Residents Demand to Move Home ...

From an article subtitled "New Orleans Projects Closed by Hurricane Are Still Not Reopened," written by Janet McConnaughey of Associated Press, and appearing in the Washington Post.

NEW ORLEANS, June 3 -- About 100 people gathered in the median across from a fenced-in public housing project Saturday to demand a return home for people who lived there and in other housing projects around New Orleans before Hurricane Katrina.

"I want to come home. Simply that," said Armand W. Alfred, 76, his soft voice turning almost plaintive. "I belong in there. I still have some valuables there. And that's where my bed is. The last bed I owned is in that apartment."

Alfred said he was evacuated to Washington, D.C., in the week after Hurricane Katrina struck nine months ago, but returned at the end of February for his sister-in-law's funeral.

Since then, he said: "I'm going from house to house, from friend to friend. Sleeping on floors. I have no address."

Water reached about halfway up the one-story buildings across the street from the project, but the high concrete foundations of the two-story brick complex kept water from reaching that level inside, people said. They said the first story could be gutted and decontaminated so people could live on the second floor.

Rep. William J. Jefferson (D-La.) said New Orleans had nearly 8,000 public housing residents before the storm, but fewer than 1,000 have been able to return.

"Everybody who had to leave this town . . . ought to have the right to return," he said during the rally. "The rich, the poor and in-between. And the folks who have the least, we ought to do the most to make sure we make it easier for them to come back and rebuild their lives."

Cynthia Wiggins, manager of another complex, said the Department of Housing and Urban Development has had more than enough time to put together a plan.
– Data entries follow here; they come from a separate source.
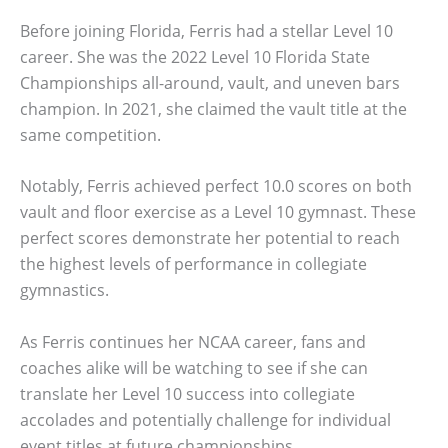
Before joining Florida, Ferris had a stellar Level 10
career. She was the 2022 Level 10 Florida State
Championships all-around, vault, and uneven bars
champion. In 2021, she claimed the vault title at the
same competition.
Notably, Ferris achieved perfect 10.0 scores on both
vault and floor exercise as a Level 10 gymnast. These
perfect scores demonstrate her potential to reach
the highest levels of performance in collegiate
gymnastics.
As Ferris continues her NCAA career, fans and
coaches alike will be watching to see if she can
translate her Level 10 success into collegiate
accolades and potentially challenge for individual
event titles at future championships.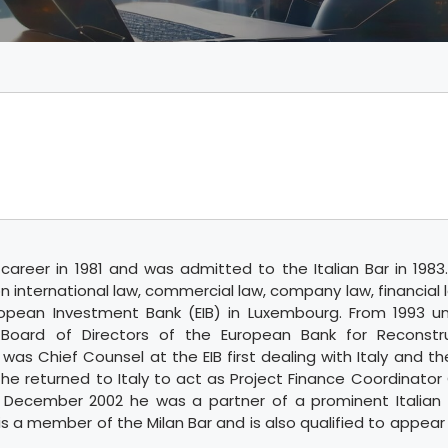
areer in 1981 and was admitted to the Italian Bar in 1983.
n international law, commercial law, company law, financial 
opean Investment Bank (EIB) in Luxembourg. From 1993 un
Board of Directors of the European Bank for Reconstr
as Chief Counsel at the EIB first dealing with Italy and th
 he returned to Italy to act as Project Finance Coordinator
 December 2002 he was a partner of a prominent Italian l
 a member of the Milan Bar and is also qualified to appear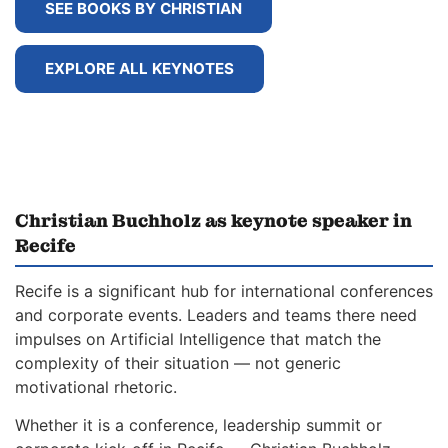
SEE BOOKS BY CHRISTIAN
EXPLORE ALL KEYNOTES
Christian Buchholz as keynote speaker in
Recife
Recife is a significant hub for international conferences
and corporate events. Leaders and teams there need
impulses on Artificial Intelligence that match the
complexity of their situation — not generic
motivational rhetoric.
Whether it is a conference, leadership summit or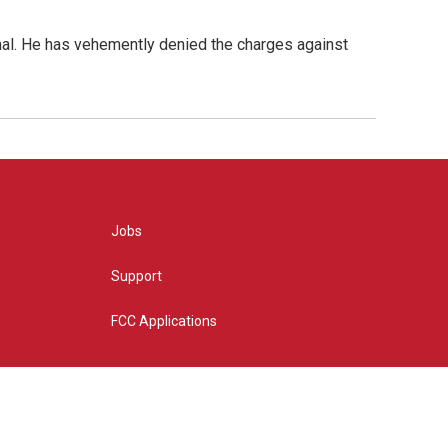
nal. He has vehemently denied the charges against
Jobs
Support
FCC Applications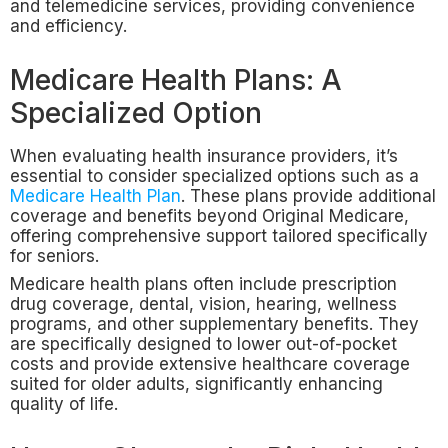
and telemedicine services, providing convenience
and efficiency.
Medicare Health Plans: A
Specialized Option
When evaluating health insurance providers, it’s
essential to consider specialized options such as a
Medicare Health Plan
. These plans provide additional
coverage and benefits beyond Original Medicare,
offering comprehensive support tailored specifically
for seniors.
Medicare health plans often include prescription
drug coverage, dental, vision, hearing, wellness
programs, and other supplementary benefits. They
are specifically designed to lower out-of-pocket
costs and provide extensive healthcare coverage
suited for older adults, significantly enhancing
quality of life.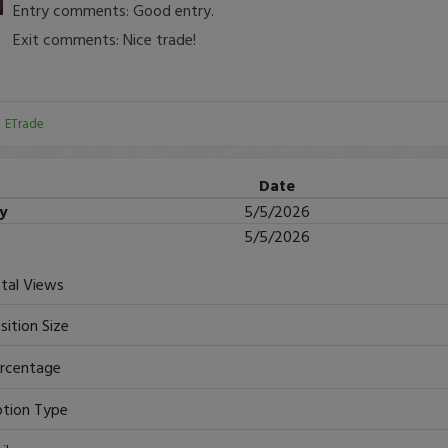
Entry comments: Good entry.
Exit comments: Nice trade!
:
ETrade
Date
ry
5/5/2026
5/5/2026
tal Views
sition Size
rcentage
tion Type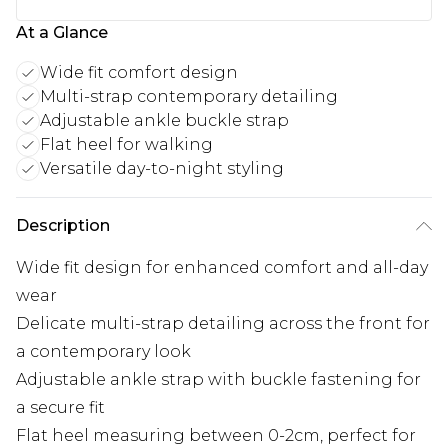
At a Glance
Wide fit comfort design
Multi-strap contemporary detailing
Adjustable ankle buckle strap
Flat heel for walking
Versatile day-to-night styling
Description
Wide fit design for enhanced comfort and all-day
wear
Delicate multi-strap detailing across the front for
a contemporary look
Adjustable ankle strap with buckle fastening for
a secure fit
Flat heel measuring between 0-2cm, perfect for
She said more demonstrations will be held until the public housing complexes are reopened.

Alfred was among 10 to 20 demonstrators who had lived in the complex before the storm. Most of the people who were in a tent city set up in the median were from elsewhere in the city or out of town, there to support project residents.

"I don't think the idea is to live here, but to have a presence here as long as it takes for the fence to come down," said Marty Roland of the United Front for Affordable Housing, which helped to organize the demonstration.

Capt. John Bryson, a New Orleans Police Department spokesman, said he would be talking with the police chief and city attorney about how long the tents and shelters could remain. The median of a four-lane highway is not a safe place to stay, he said.

"It's very peaceful. And we respect anyone's right to demonstrate. And we will assist them and make sure they are safe. Safety is the issue here," he said.